According to Nicolao, Carnevale was, even in the early years of its official revival, a relatively spontaneous event. “Families organised homemade costumes, with a simple cape or curled coloured tulle: the fun was in the transformation of identity,” he says. “Throughout the city, there was a sensation of joy and happiness.”
Now, however, Carnevale is a highly commercial venture, generating well over €100 million each year for the city – and while the period of festivities may not have the same social significance as it had in the Middle Ages in terms of the types of behaviours that could be engaged in, nor the relaxation of social hierarchies – its impact is felt in other ways. Now, the difference is not between nobility and commoners, but between artisans and commercialists, locals and tourists – and it’s a difference that masks highlight, rather than hide.
In a city as fragile as Venice – a city that depends on the very tourism that is slowly destroying it – any successful venture involving a mass influx of visitors is always going to be a double-edged sword. For Venetians, already leaving the city in droves (the population has declined by nearly 70% since WWII) the flood of stranieri (foreigners) that the event attracts coats a thick layer of artifice on a place that, fairytale city though it may be visually, is actually their home.
For artisans like Nicolao and Dall’Osto, the revival of this period of abandon has undoubtedly been lucrative – but again, the benefits are not unequivocal.
“Over the years, the demands have become more tourist-driven,” says Nicolao, whose previous creations have included a ‘phallic’ costume for Venetian artist George Spiller, drawing on Renaissance elements that resulted in a costume which was “extremely elegant, even if representing the male and female organs.” Now, he says, “There’s a proliferation of packages that include travel, hotel, costume, party at the palace, souvenir photos – and then you go home. This transformation has led to the flourishing of mask and costume shops that often have no relation to tradition, made with pure economic purpose – certainly such enterprises penalise the artisanal products which are, naturally, higher in price.”
Just as many Romans flee Rome in the hot, busy month of August, so too do many Venetians escape the throngs of Carnevale.
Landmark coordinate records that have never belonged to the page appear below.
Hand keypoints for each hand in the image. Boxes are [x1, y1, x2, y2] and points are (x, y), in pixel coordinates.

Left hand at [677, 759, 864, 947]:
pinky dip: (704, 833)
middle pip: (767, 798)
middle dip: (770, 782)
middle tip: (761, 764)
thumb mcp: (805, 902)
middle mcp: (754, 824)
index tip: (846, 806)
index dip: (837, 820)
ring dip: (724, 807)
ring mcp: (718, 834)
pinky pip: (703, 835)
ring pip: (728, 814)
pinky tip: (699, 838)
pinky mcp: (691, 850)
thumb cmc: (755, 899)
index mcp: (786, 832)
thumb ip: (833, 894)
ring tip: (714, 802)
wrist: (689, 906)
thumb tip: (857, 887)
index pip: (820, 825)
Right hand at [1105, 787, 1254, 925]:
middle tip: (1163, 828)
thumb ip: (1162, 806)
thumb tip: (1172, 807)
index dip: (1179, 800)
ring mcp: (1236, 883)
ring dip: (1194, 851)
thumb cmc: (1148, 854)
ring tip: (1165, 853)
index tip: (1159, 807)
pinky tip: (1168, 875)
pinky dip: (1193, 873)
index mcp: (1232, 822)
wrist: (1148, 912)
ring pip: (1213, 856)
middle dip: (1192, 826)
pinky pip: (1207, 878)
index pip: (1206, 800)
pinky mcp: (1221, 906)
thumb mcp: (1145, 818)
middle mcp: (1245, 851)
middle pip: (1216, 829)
In some Venetian neighbourhoods, however, there are annual attempts to reclaim the event, to celebrate it on the small and semi-spontaneous scale of old – gatherings with passion rather than commercialism at their proud heart.
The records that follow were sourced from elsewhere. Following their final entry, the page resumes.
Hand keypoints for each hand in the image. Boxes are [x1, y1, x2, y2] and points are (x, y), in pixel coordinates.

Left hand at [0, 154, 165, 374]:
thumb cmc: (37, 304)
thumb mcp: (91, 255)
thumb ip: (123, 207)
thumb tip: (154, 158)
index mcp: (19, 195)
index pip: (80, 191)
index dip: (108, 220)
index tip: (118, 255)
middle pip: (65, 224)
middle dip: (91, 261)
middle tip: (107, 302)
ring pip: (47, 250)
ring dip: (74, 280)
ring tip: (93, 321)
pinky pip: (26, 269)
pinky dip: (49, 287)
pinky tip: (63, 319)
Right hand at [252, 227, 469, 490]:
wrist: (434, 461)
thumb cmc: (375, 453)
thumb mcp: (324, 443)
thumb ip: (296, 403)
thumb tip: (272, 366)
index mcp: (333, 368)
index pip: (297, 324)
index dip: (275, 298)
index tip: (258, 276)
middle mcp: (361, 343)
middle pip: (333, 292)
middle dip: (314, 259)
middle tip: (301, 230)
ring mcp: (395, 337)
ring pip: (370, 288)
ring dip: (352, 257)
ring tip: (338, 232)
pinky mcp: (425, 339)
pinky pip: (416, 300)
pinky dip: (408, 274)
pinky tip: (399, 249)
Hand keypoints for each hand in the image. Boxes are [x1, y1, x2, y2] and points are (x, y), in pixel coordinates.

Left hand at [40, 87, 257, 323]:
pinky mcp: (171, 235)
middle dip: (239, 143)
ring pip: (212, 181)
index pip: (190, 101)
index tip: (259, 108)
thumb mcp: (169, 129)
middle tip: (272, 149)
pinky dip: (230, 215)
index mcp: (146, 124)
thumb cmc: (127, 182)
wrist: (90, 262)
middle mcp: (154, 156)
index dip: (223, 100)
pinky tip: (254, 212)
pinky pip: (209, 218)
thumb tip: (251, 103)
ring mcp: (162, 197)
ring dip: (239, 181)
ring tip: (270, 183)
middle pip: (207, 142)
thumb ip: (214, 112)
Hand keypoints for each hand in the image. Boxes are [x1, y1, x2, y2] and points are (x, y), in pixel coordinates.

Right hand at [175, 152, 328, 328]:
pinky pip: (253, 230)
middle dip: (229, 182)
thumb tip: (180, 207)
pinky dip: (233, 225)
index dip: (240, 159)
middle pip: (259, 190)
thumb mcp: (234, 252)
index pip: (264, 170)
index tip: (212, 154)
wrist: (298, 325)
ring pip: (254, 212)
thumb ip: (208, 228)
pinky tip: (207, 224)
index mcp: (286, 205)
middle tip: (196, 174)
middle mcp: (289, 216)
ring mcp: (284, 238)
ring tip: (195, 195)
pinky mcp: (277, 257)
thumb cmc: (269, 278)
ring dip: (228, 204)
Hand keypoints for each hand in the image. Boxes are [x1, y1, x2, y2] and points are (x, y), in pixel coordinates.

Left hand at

“Venice, its metamorphoses, and creative experiences have always been very generous to me,” says Dall’Osto. “Costumes and masks are the seductive reflection of this ephemeral city which, like a woman, cyclically transforms her personality. Despite Venice these days being less inhabited by locals, and attracting fewer actors, the city still remains an excellent stage setting for someone like me, who obstinately carries on living in and loving Venice dearly.”